Curious what it means applying the Bravo reality treatment to a personal, introspective, therapeutic process (I mean, this is NOT a million-dollar listing), I spoke to him about why he decided to be on the show, what he hopes the impact will be, and that soon-to-be-infamous farting segment from the first episode.
Out: I was really impressed that you spoke so openly about your relationship and the fact that it's "open" to some extent. It seems we'll see many intense relationship situations between the two of you.
I didn't really want or plan to be that open about my life, but the producers asked me questions and I wasn't secretive about it. I do think it's important for heterosexual couples to see that there are many different ways to make a relationship work and there's not just one way it should look. It's not like we're wildly behaving in a particular way. I'm open about it with my patients if they ask, or it's something that will relate to an issue they want to discuss. I think it can make people feel less alone. Of course, it is a longtime relationship and it's constant work, which is something you must value in any relationship.
I'm calling you from New York City, where we have a very entrenched culture of talk therapy, do you think there's a fundamental difference between East Coast vs. West Coast therapy?
I studed in the Upper East Side in New York, so I know what it's like. Therapists have more in common than differences. I think patients have different issues in different regions: people in the Bible Belt may worry about family and religion; New York is about jobs and stress; and in L.A. it's wealthy, beauty, and youth. But ultimately we're all human beings.
And how did you get these patients, it seems strange that they would want to "perform" their problems on-camera.
Bravo and the producers found them. It would be unethical to involve patients from my own practice in a television show. So they are new patients for me.

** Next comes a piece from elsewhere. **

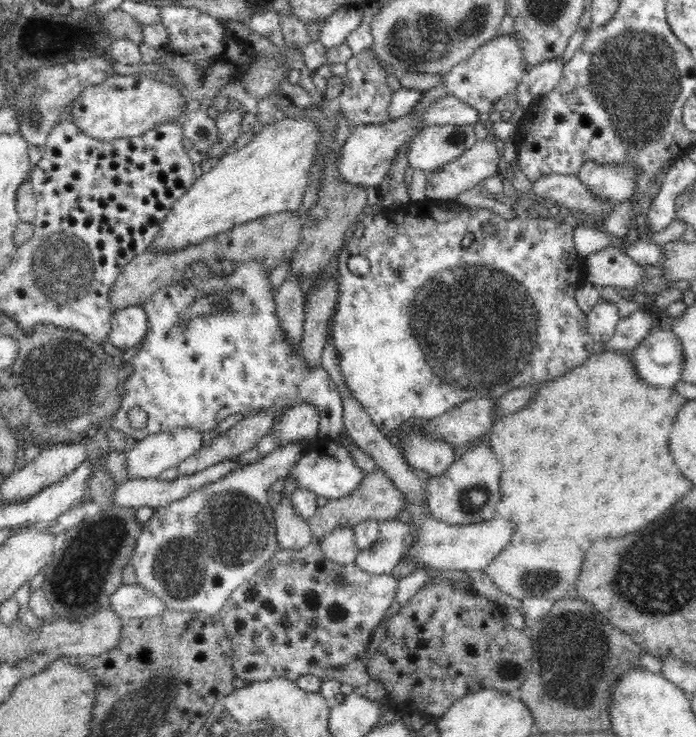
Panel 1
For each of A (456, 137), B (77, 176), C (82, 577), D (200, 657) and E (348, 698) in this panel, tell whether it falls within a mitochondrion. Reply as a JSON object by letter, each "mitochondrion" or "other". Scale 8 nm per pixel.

Now, what about that scene when you explain how sometimes a therapist may want to fart but can't leave the room and so has to be uncomfortable. Don't you think your friends are going to never let you live that down?
I didn't even remember saying it. We filmed that in our home, and it was like 101 degrees, with no air conditioning. We started talking about what it's like being a therapist and that people don't think we have real needs. If you're stomach is upset, the only time you have to do any personal things are in-between patients.

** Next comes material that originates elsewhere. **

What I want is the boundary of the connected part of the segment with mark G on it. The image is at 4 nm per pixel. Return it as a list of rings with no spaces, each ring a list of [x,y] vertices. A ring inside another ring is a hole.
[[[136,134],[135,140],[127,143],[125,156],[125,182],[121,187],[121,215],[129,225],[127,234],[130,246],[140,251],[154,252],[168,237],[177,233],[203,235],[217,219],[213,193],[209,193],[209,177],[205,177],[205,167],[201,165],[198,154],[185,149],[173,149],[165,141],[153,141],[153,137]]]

But don't you think some of your colleagues and peers are going to hate the way therapists are portrayed on the show? And what about your patients?

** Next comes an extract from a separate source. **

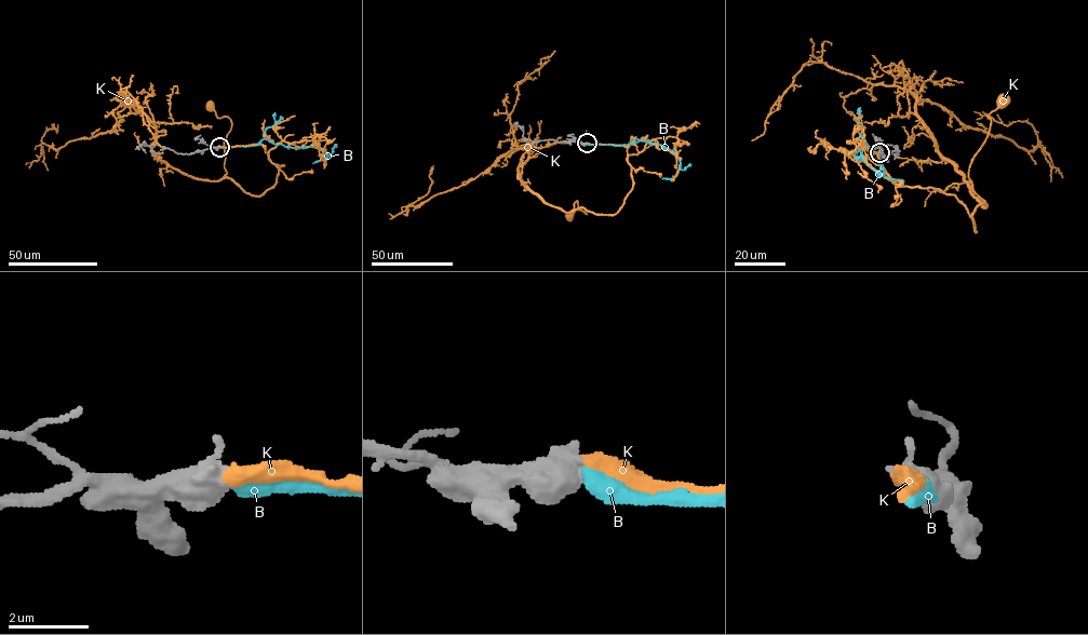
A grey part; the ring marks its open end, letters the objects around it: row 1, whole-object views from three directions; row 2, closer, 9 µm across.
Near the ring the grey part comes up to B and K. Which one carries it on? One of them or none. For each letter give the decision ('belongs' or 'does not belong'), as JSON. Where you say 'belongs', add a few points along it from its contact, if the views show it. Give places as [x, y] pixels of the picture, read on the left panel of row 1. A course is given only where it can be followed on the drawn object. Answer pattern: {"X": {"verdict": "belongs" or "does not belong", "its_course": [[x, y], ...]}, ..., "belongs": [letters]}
{"B": {"verdict": "does not belong"}, "K": {"verdict": "belongs", "its_course": [[219, 147], [260, 144], [268, 159], [284, 165], [258, 196], [224, 176], [231, 120], [218, 118], [211, 104]]}, "belongs": ["K"]}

I think it's an American culture thing: people think they can do it all alone. But it's a basic human need to seek help from other people. Therapists are a judgmental batch. I hate to say it, but those bitches will be talking about us behind our backs, as well as our fronts. I am worried about how my patients will react. I've already lost some when I told them the show was coming up and they didn't want a therapist who was on TV. My reputation may change, but I tell my friends and patients to live "full throttle lives," so I hope if they see that I'm willing to go out on a limb, to put it out there, I will be a model for others.